The area around Prince Rupert was first settled by the Tsimshian First Nation over 10,000 years ago, and the effects of their traditions and culture can still be seen here. Visitors to Prince Rupert are amazed to see the towering totem poles carved by First Nations descendant artisans scattered around downtown. Many of these artists live in the local area, and folks who are intrigued by the sculptures can stop by their various studios to observe these masters at work.
To learn more about the First Nations people, sightseers will want to stop by the Museum of Northern British Columbia. Styled after an original longhouse, the museum provides a visual tour of the history and cultural diversity found along the Northwest Coast.
The city itself is a perfect destination for those who love outdoor activities. The surrounding islets, rainforests and waterways offer visitors to Prince Rupert a chance to get out and explore nature in an awe-inspiring setting. One of Prince Rupert’s top attractions is sport fishing, and year-round charters are available to take you out to catch salmon, halibut, lingcod, and even crab and shrimp. If you are less hands-on in the water, try whale watching instead. For those who prefer to stay closer to land, the rainforests around Prince Rupert offer scenic entertainment on hiking and biking trails for the day. Forty-five kilometres northeast of Prince Rupert, visitors will also find the Khutzeymateen Grizzly Bear Sanctuary. This one-of-a-kind wildlife preserve is home to over 50 grizzly bears, the largest population in one place in British Columbia. Several guided tours of the sanctuary are offered each day by boat, floatplane or helicopter, because foot traffic is not allowed inside the borders.

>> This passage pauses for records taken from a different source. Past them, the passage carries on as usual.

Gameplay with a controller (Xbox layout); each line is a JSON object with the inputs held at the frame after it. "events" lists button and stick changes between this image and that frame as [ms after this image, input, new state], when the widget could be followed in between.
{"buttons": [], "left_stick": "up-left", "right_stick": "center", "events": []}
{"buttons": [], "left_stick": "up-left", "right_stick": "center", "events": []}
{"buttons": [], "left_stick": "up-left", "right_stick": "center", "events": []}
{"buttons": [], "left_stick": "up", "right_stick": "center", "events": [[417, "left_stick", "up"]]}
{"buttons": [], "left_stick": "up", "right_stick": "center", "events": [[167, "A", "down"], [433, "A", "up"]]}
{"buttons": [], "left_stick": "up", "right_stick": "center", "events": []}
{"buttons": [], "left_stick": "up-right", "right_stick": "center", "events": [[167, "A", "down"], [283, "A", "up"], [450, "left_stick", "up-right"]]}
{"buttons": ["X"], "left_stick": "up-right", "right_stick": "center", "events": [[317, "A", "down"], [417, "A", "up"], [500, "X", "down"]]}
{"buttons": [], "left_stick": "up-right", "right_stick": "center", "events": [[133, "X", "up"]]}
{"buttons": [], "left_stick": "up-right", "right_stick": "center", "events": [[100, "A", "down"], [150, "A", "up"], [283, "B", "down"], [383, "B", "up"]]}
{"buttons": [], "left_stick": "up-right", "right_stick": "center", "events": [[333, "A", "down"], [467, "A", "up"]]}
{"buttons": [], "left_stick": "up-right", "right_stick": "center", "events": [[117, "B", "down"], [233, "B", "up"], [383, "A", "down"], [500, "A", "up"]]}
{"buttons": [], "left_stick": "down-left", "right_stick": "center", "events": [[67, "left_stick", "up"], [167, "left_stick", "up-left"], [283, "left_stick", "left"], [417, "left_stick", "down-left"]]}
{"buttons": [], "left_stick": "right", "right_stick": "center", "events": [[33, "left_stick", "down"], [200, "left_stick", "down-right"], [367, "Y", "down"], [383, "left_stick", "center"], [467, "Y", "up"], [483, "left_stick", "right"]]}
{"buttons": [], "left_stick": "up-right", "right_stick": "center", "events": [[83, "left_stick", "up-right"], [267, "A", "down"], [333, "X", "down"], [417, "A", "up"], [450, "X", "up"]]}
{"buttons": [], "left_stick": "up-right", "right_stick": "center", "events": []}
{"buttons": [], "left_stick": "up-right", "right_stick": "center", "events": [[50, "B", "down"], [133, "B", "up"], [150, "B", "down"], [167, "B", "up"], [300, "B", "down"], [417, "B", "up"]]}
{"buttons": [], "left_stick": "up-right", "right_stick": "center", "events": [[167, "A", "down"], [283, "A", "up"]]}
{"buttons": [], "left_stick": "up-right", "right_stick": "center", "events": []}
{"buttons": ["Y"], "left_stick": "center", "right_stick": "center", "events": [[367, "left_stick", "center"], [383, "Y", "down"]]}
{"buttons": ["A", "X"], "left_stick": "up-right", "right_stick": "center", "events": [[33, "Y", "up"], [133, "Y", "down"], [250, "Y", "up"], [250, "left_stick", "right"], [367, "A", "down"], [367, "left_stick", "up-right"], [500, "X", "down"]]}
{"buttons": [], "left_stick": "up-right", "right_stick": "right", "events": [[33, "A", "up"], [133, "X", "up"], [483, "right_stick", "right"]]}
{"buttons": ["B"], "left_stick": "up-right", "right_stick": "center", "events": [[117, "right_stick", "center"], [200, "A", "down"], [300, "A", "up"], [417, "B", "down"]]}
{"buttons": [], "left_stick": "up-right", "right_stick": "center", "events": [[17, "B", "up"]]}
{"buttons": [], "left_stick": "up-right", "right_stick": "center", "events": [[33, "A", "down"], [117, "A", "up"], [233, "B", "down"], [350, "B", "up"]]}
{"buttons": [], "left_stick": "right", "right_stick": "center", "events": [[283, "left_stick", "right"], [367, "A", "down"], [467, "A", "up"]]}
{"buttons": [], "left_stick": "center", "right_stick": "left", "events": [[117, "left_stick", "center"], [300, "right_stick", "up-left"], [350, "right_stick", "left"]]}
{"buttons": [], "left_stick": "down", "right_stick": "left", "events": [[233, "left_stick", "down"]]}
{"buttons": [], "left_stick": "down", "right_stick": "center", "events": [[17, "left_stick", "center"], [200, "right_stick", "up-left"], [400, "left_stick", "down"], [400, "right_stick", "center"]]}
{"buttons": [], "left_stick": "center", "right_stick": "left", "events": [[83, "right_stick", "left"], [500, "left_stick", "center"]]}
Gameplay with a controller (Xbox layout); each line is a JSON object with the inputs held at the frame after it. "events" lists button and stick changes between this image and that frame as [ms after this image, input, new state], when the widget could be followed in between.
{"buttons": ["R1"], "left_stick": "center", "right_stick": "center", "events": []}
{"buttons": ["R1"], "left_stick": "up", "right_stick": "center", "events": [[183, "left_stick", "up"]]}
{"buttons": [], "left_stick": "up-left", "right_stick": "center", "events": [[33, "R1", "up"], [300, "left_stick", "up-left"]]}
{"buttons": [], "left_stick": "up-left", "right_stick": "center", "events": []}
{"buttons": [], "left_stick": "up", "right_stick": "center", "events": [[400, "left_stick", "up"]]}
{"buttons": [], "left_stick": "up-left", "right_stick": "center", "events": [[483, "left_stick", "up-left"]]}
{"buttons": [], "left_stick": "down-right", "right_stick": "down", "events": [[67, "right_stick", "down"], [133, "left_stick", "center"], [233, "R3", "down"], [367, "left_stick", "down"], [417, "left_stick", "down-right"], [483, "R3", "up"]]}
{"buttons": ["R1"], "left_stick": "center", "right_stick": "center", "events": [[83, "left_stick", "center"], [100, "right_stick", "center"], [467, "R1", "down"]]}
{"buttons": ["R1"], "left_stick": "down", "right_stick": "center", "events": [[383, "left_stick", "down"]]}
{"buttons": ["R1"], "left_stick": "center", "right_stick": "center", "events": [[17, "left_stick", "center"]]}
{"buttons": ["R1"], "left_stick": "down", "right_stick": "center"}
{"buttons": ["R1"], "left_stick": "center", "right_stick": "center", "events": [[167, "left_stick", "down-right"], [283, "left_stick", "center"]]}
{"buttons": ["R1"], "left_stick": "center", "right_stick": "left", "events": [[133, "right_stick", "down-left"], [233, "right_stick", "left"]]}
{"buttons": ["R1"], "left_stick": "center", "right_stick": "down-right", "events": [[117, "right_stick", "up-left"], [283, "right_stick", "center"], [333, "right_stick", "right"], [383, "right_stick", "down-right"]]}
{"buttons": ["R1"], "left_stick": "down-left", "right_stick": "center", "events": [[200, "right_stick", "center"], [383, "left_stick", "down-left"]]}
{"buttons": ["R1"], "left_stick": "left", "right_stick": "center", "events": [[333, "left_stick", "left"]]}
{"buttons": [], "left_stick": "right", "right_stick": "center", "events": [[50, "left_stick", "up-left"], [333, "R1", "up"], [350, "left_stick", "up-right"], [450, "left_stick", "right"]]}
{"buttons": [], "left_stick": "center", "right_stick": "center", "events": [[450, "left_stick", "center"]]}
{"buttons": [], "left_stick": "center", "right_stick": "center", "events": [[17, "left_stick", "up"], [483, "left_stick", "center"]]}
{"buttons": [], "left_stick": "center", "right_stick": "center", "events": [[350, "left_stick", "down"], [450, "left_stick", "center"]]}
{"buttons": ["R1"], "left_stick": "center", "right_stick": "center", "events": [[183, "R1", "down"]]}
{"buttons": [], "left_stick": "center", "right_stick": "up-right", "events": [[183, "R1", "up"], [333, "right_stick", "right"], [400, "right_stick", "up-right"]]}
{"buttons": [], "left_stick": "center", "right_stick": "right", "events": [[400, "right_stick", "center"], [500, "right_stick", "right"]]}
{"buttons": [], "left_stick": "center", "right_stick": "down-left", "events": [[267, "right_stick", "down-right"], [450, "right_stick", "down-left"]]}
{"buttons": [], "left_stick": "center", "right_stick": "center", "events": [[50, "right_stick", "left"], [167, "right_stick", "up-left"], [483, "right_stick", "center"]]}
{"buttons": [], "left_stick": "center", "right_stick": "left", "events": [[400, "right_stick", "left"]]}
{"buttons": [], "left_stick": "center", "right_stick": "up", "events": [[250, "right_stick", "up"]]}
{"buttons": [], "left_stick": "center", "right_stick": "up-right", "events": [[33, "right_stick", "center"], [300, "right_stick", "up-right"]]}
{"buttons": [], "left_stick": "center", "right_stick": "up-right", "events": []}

After a long day spent exploring, restaurants in Prince Rupert offers guests a wide range of places to sit down and relax. Many of the best restaurants in Prince Rupert are clustered around Cow Bay. Cow Bay is a tourist hub centred around historic downtown Prince Rupert. Here you will find two top eateries, Cow Bay Café and Opa Sushi. Cow Bay Café boasts a rich, cosy atmosphere and serves home-style dishes and desserts. Opa Sushi is an authentic Japanese sushi restaurant featuring preparations of local, fresh-caught fish. After dinner, many patrons continue their tour of Cow Bay by hearing live music at one of the local bars or visiting one of the local gift and antique shops.